XLS provides tools for analyzing its delay estimation model. (Note that the given IR should be in a form suitable for code generation; e.g. it has run through the opt_main binary).

$ tools/benchmark_main crc32.opt.ir --clock_period_ps=500
<snip>
Return value delay: 1362ps
Critical path entry count: 42
Critical path:
   1362ps (+  5ps): not.29: bits[32] = not(xor.205: bits[32], pos=0,29,50)
   1357ps (+ 20ps): xor.205: bits[32] = xor(concat.195: bits[32], and.196: bits[32], pos=0,24,19)
   1337ps (+ 15ps): and.196: bits[32] = and(neg.194: bits[32], literal.304: bits[32], pos=0,24,33)
   1322ps (+134ps): neg.194: bits[32] = neg(concat.191: bits[32], pos=0,23,15)
<snip>
    154ps (+ 15ps): and.133: bits[32] = and(neg.131: bits[32], literal.19: bits[32], pos=0,24,33)
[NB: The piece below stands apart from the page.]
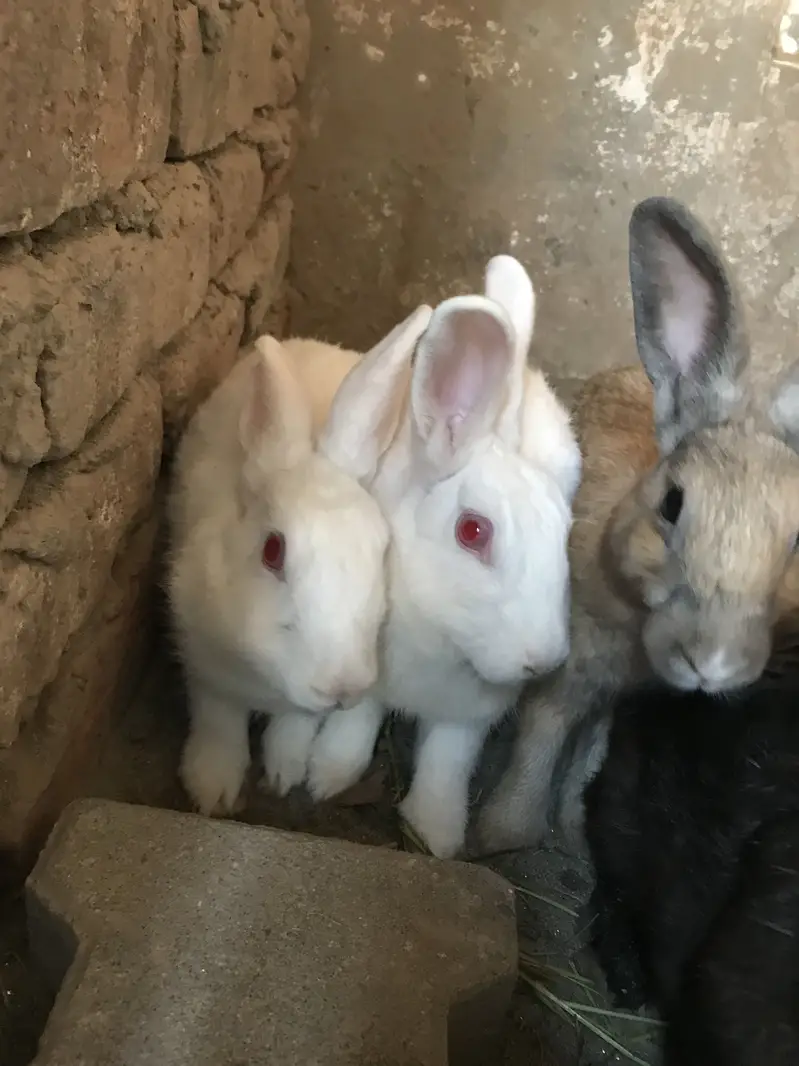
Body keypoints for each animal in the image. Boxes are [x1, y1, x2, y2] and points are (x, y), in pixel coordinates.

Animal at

    139ps (+134ps): neg.131: bits[32] = neg(concat.219: bits[32], pos=0,23,15)
      5ps (+  0ps): concat.219: bits[32] = concat(literal.297: bits[31], bit_slice.214: bits[1], pos=0,23,21)
      5ps (+  0ps): bit_slice.214: bits[1] = bit_slice(not.208: bits[8], start=0, width=1, pos=0,23,21)
      5ps (+  5ps): not.208: bits[8] = not(message: bits[8], pos=0,20,16)
<snip>

In addition to the critical path, the cycle-by-cycle breakdown of which operations have been scheduled is provided in stdout.